Son idée est que la simulation n’est pas seulement descriptive, comme les modèles analytiques ou biométriques, mais synthétique et réaliste, qu’elle nous donne à la fois le formalisme et la façon de le manipuler. La simulation peut valoir pour expérimentation. L’image prend alors une valeur « réelle », qu’elle n’avait pas dans les modèles. Varenne a décrit cette évolution dans les œuvres de von Neumann, Turing, Ulam, Cohen, Eden, Stahl, Lindenmayer, Honda, de Reffye. Il en tire une conséquence qui déborde tout à fait le domaine de la morphologie des plantes : c’est qu’on ne saurait donner une idée juste des sciences en les réduisant à un langage. C’est à partir de cette idée que Varenne passe en revue un certain nombre d’épistémologies françaises. Ayant élaboré la construction de la notion de simulation, il cherche à voir si, dans l’épistémologie surtout française, il trouve les notions qu’il a rencontrées dans son histoire de la morphogenèse.
C’est dans cette perspective que l’analyse des fonctions de l’analogie et de la métaphore trouve sa place : ces deux notions, dont on sait l’importance dans les processus d’invention scientifique, ont été évidemment pensées dans le cadre de théories, et même dans une acception un peu désuète de celle-ci, comprise comme « image de la nature ». La question de la modélisation pose de façon aiguë le problème de savoir si les modèles sont des représentations, il y a même bien des raisons de penser qu’ils ne sont pas des représentations – l’un de ceux qui a compris cela, qui en a tiré les conséquences épistémologiques dans sa pratique scientifique est Jean-Marie Legay, de l’université Lyon 1 Claude-Bernard. Mais la simulation fait revenir l’idée de représentation, dans un autre sens, non théorique pourrait-on dire. Que deviennent alors analogie et métaphore ? Voilà le problème que Franck Varenne va expliciter dans le texte qui suit. (Préface d’Anne-Françoise Schmid)

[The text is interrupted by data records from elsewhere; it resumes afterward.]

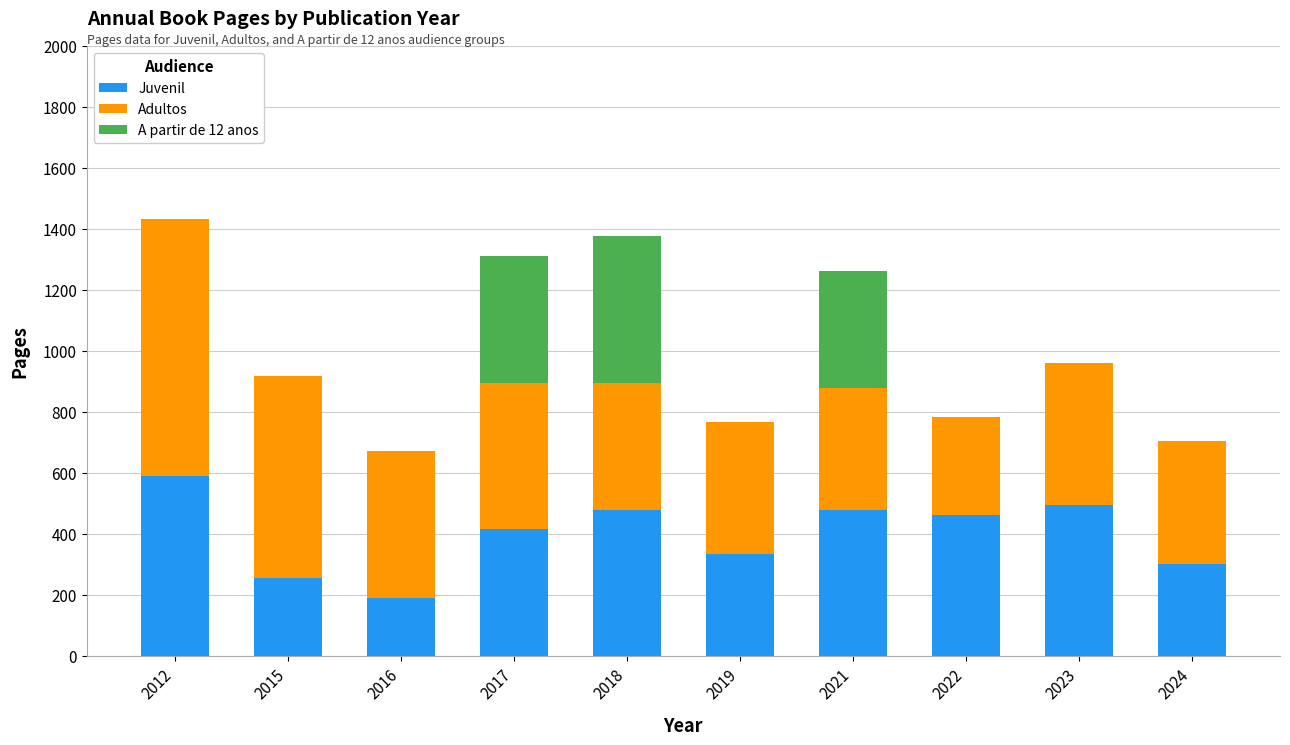

Reading left to right, what are the values for Juvenil?

2012=592	2015=256	2016=192	2017=416	2018=480	2019=336	2021=480	2022=464	2023=496	2024=304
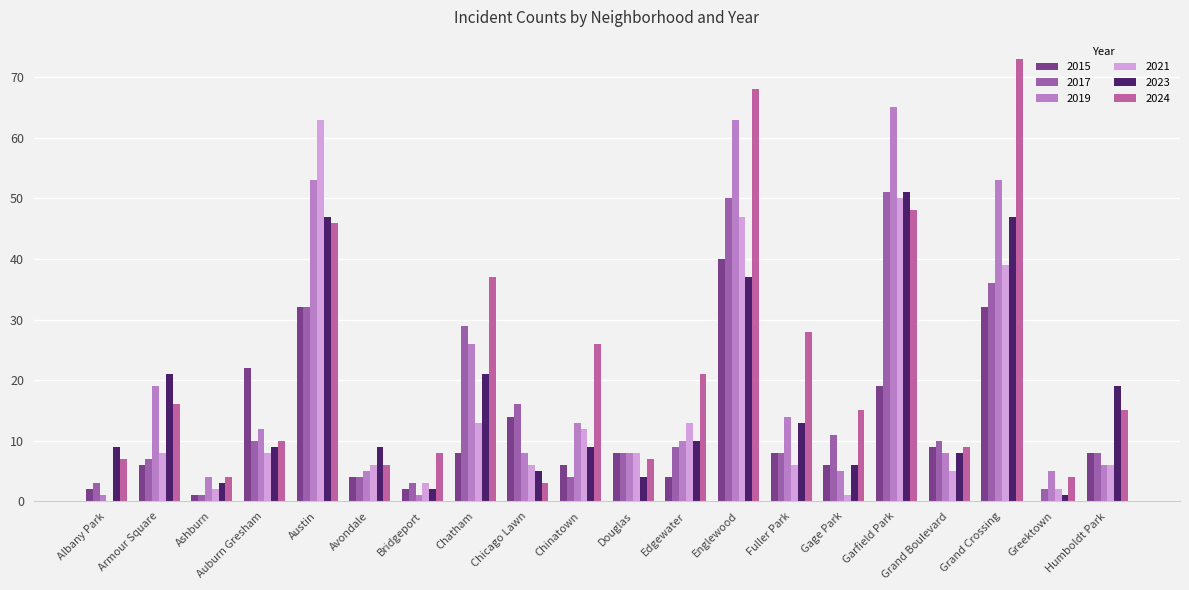

Is it true that 2017 equals 3 at Greektown?

False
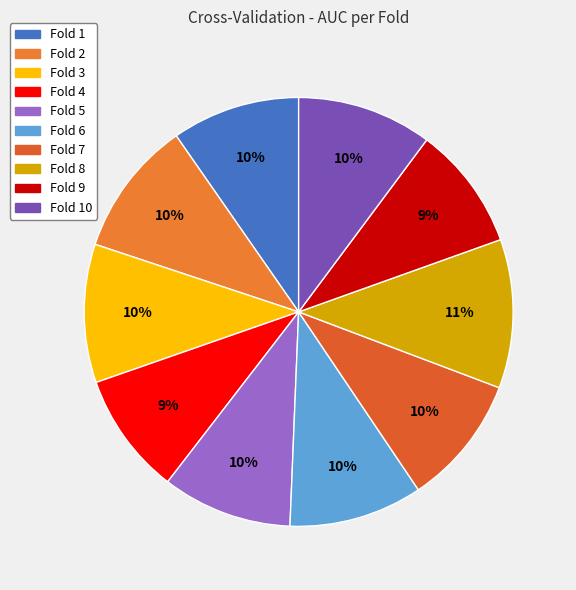

How many slices are in this pie chart?

10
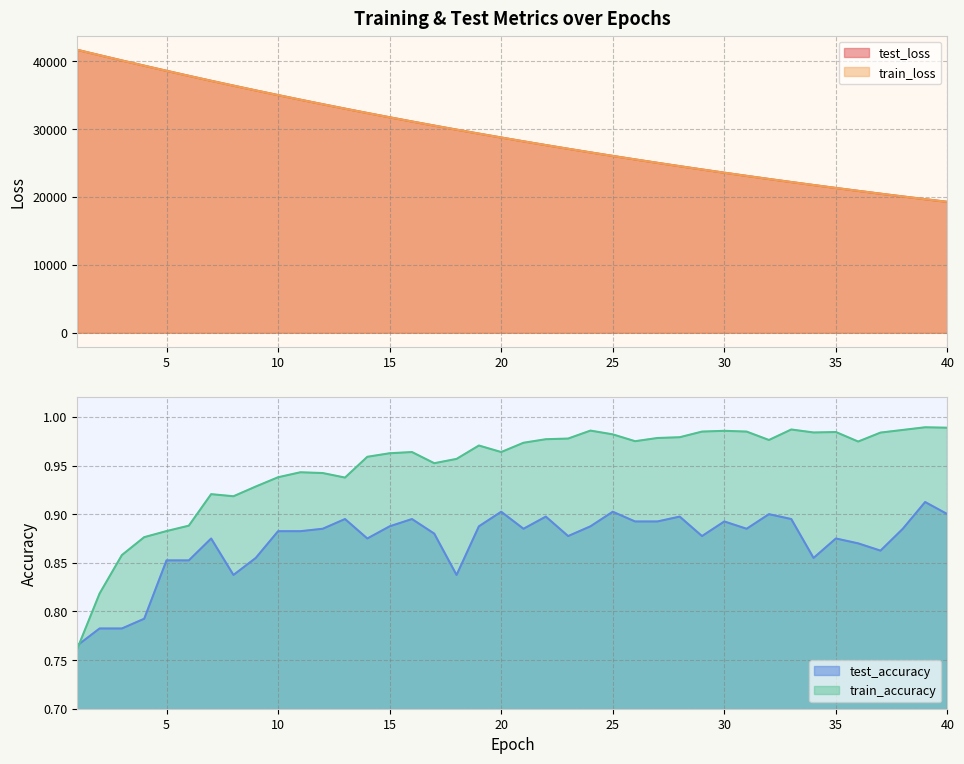

Reading right to left, extract all data points from this chart.

test_loss: 40=19293.4	39=19686.9	38=20088.3	37=20497.5	36=20915.5	35=21339.9	34=21773.1	33=22214.2	32=22664.3	31=23122.3	30=23589.1	29=24065.2	28=24550.3	27=25043.9	26=25547.9	25=26060.8	24=26583.0	23=27115.8	22=27658.1	21=28211.4	20=28775.0	19=29348.0	18=29933.1	17=30529.1	16=31135.1	15=31753.6	14=32383.7	13=33026.1	12=33679.4	11=34345.2	10=35022.8	9=35713.5	8=36416.8	7=37130.8	6=37861.3	5=38602.8	4=39357.6	3=40124.2	2=40903.4	1=41692.0
train_loss: 40=19291.7	39=19685.7	38=20087.2	37=20496.4	36=20913.5	35=21338.3	34=21771.4	33=22212.7	32=22662.4	31=23120.6	30=23587.6	29=24063.3	28=24548.4	27=25042.4	26=25545.9	25=26058.6	24=26581.2	23=27113.8	22=27656.3	21=28209.1	20=28772.5	19=29346.0	18=29930.9	17=30526.7	16=31133.2	15=31751.4	14=32381.1	13=33023.1	12=33676.4	11=34342.0	10=35019.7	9=35710.3	8=36413.2	7=37128.4	6=37858.4	5=38599.8	4=39353.9	3=40120.9	2=40898.9	1=41690.0
test_accuracy: 40=0.9	39=0.9	38=0.9	37=0.9	36=0.9	35=0.9	34=0.9	33=0.9	32=0.9	31=0.9	30=0.9	29=0.9	28=0.9	27=0.9	26=0.9	25=0.9	24=0.9	23=0.9	22=0.9	21=0.9	20=0.9	19=0.9	18=0.8	17=0.9	16=0.9	15=0.9	14=0.9	13=0.9	12=0.9	11=0.9	10=0.9	9=0.9	8=0.8	7=0.9	6=0.9	5=0.9	4=0.8	3=0.8	2=0.8	1=0.8
train_accuracy: 40=1.0	39=1.0	38=1.0	37=1.0	36=1.0	35=1.0	34=1.0	33=1.0	32=1.0	31=1.0	30=1.0	29=1.0	28=1.0	27=1.0	26=1.0	25=1.0	24=1.0	23=1.0	22=1.0	21=1.0	20=1.0	19=1.0	18=1.0	17=1.0	16=1.0	15=1.0	14=1.0	13=0.9	12=0.9	11=0.9	10=0.9	9=0.9	8=0.9	7=0.9	6=0.9	5=0.9	4=0.9	3=0.9	2=0.8	1=0.8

Les épistémologues ont commencé à s’intéresser assez fréquemment à la modélisation dans les sciences à partir du début des années 1960. Les figures de style que sont la « métaphore » et l’ « analogie » ont été souvent employées pour décrire la fonction des modèles. Aujourd’hui, l’instrument d’investigation qu’est le modèle ne donne plus toujours lieu à ce genre de rapprochement direct avec les pratiques linguistiques. Pourtant, les interprétations pragmatistes les plus contemporaines ne semblent pas assez adaptées pour nous faire comprendre précisément les simulations informatiques, les multi-modèles et leurs fonctions quasi-empiriques. Pour concevoir ces nouvelles fonctions propres aux modèles de simulation, nous proposons notamment l’idée d’un « computationalisme » qui viendrait s’adjoindre aux deux postures scientifiques (« rationalisme » et « matérialisme ») que Bachelard avait conçues dans un rapport originellement dialectique. La fréquente métaphore de la « métaphore » ne nous paraît plus généralisable lorsqu’il s’agit de concevoir les modèles actuels, dès lors qu’elle repose sur une vision linguistique souvent réductrice.